Solved – Residuals in Zero-Inflated Negative Binomial Regression

negative-binomial-distributionregressionresidualszero inflation

What do residuals mean in the context of zero-inflated negative binomial regression?

I'm learning zero-inflated negative binomial regression. The data is from a state education system and includes variables about the number of migrant students identified by each school (which is zero-inflated) as well as variables reflecting a number of sociodemographic characteristics (e.g., poverty level, race)

My analyses have two goals:

  1. Can I predict zero-inflation and the number of migrant students identified at each school by sociodemographic characteristics?
  2. Can I use the residuals to identify individual schools that are likely under-identifying migrant students?

I still have a soft/incomplete understanding of the dual-component nature of the ZINB regression, meaning the binomial / zero-inflation model combined with the negative binomial / count model. When I ask r for residuals, I get one residual coefficient for each school.

Is the residual for the binomial model? Or is the residual for the count model? Some combination? Am I thinking about this all wrong?

Best Answer

A residual generally measures the distance between your observed data and what you expect, given your fitted model. Distance can be measured in a number of ways, and thus there are different residual definitions.

For the linear regression, the most common way is to simply plot the distance between the mean expectation and the observation. This makes sense because the adequacy of the residuals is easily checked visually, as the assumptions of the linear regression imply normal, symmetric, homogenous residuals with constant variance.

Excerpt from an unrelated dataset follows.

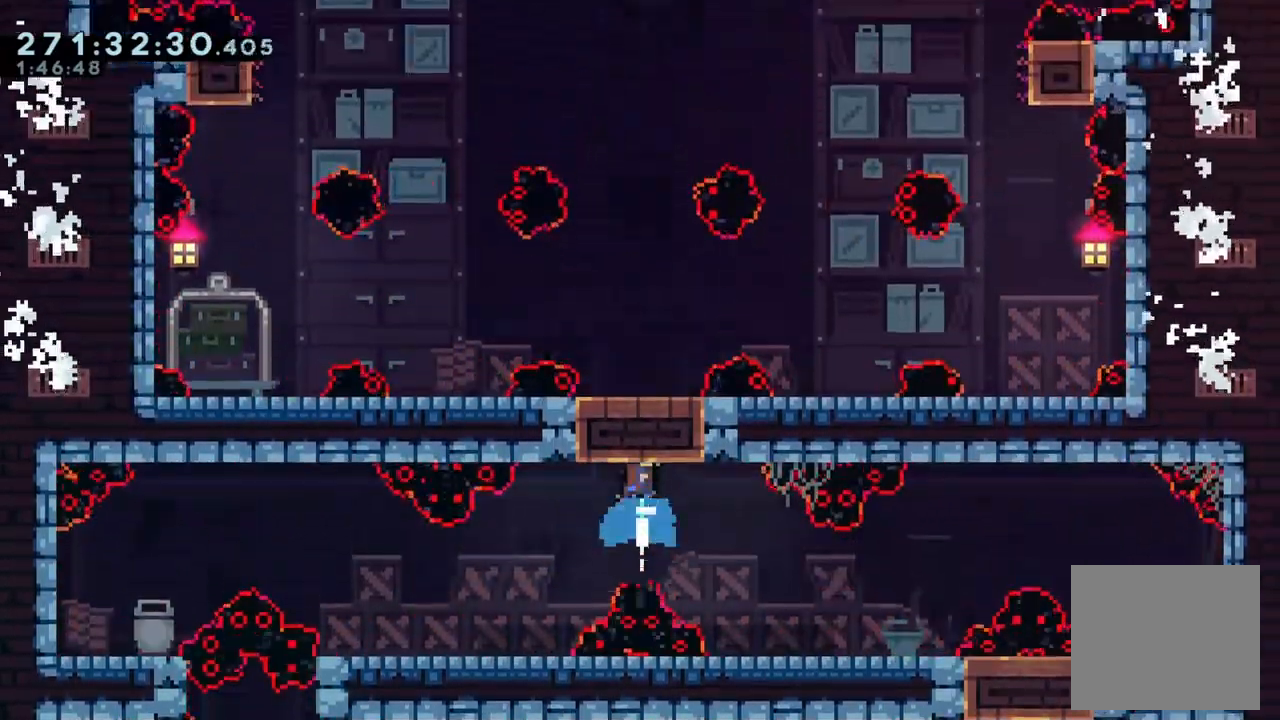
{"dt_ms": 500, "buttons": ["L2"], "left_stick": "right", "right_stick": "center", "events": [[67, "left_stick", "center"], [200, "X", "up"], [300, "left_stick", "right"], [367, "L2", "down"]]}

For other (discrete) distributions (including the ZINB case), a visual check of raw residuals is less useful, as variance and shape of the distributions usually change with the mean, plus there is the problem of assessing the distribution of discrete values.

For such models, better suitable than raw residuals are Pearson and deviance residuals, which can also be used for zero-inflated models. However, with strong zero-inflation, they will not appear homogenous either. The "gold standard" imo are are (simulated) quantile residuals, which are also called Bayesian p-values in Bayesian statistics. See an example with a Bayesian zero-inflated Poisson here. I think this would be the best for your ZINB regression, although this would probably require a bit of coding by hand.

Regarding your specific questions:

  1. I guess what you are asking is if you can make zero-inflation dependent on a predictor? The answer is yes.

  2. Yes, you can look at residuals to check for that, but if you want to see an effect of school, it would be much more straightforward to simply include school as a fixed or random effect and look at the estimates.